La comparaison avec les sanctions contre la Russie soulève des questions sur les précédents et la cohérence de la politique étrangère de l’UE. Depuis 2022, l’UE a imposé 13 séries de sanctions contre la Russie, ciblant des secteurs économiques clés et des individus proches du président Vladimir Poutine.
En marchant près du siège de la Commission européenne ce matin, j’ai rencontré des manifestants de groupes pro-israéliens et pro-palestiniens qui s’affrontaient de part et d’autre de la rue de la Loi. « C’est la division de l’Europe en microcosme, » a remarqué Jean Dupont, policier belge qui surveillait les manifestations.
Pour l’instant, les commentaires de Frederiksen restent principalement symboliques, bien qu’ils puissent indiquer un changement plus large dans la volonté européenne d’envisager des mesures punitives.

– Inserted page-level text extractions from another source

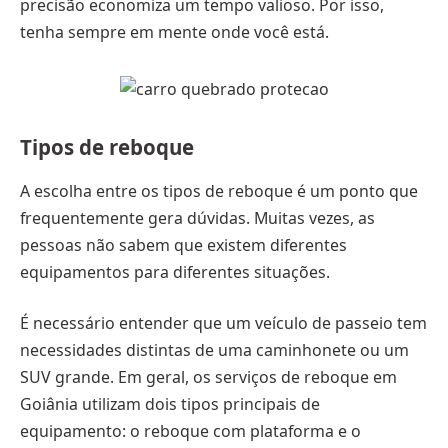
precisão economiza um tempo valioso. Por isso,
tenha sempre em mente onde você está.
Tipos de reboque
A escolha entre os tipos de reboque é um ponto que
frequentemente gera dúvidas. Muitas vezes, as
pessoas não sabem que existem diferentes
equipamentos para diferentes situações.
É necessário entender que um veículo de passeio tem
necessidades distintas de uma caminhonete ou um
SUV grande. Em geral, os serviços de reboque em
Goiânia utilizam dois tipos principais de
equipamento: o reboque com plataforma e o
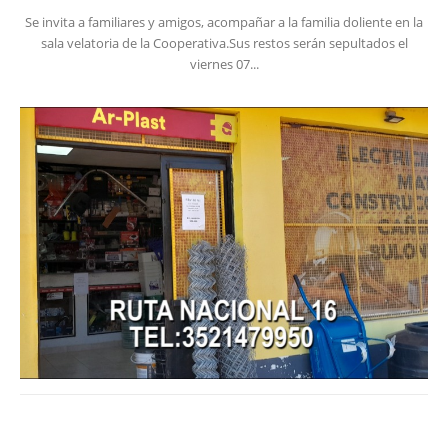
Se invita a familiares y amigos, acompañar a la familia doliente en la
sala velatoria de la Cooperativa.Sus restos serán sepultados el
viernes 07...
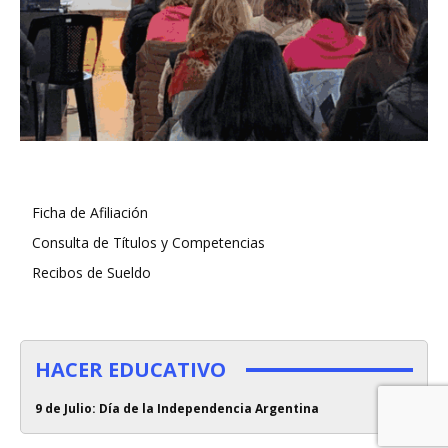
Ficha de Afiliación
Consulta de Títulos y Competencias
Recibos de Sueldo
HACER EDUCATIVO
9 de Julio: Día de la Independencia Argentina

La question demeure de savoir si cette escalade rhétorique se traduira par des changements concrets de politique qui auront un impact significatif sur la trajectoire du conflit.
Alors que Bruxelles se prépare pour la réunion du Conseil européen le mois prochain, les diplomates reconnaissent que parvenir à un consensus sur les sanctions contre Israël fait face à des obstacles importants. Cependant, cette perspective autrefois impensable est maintenant entrée dans le discours politique dominant, reflétant l’évolution de la position européenne à mesure que la crise humanitaire à Gaza s’aggrave.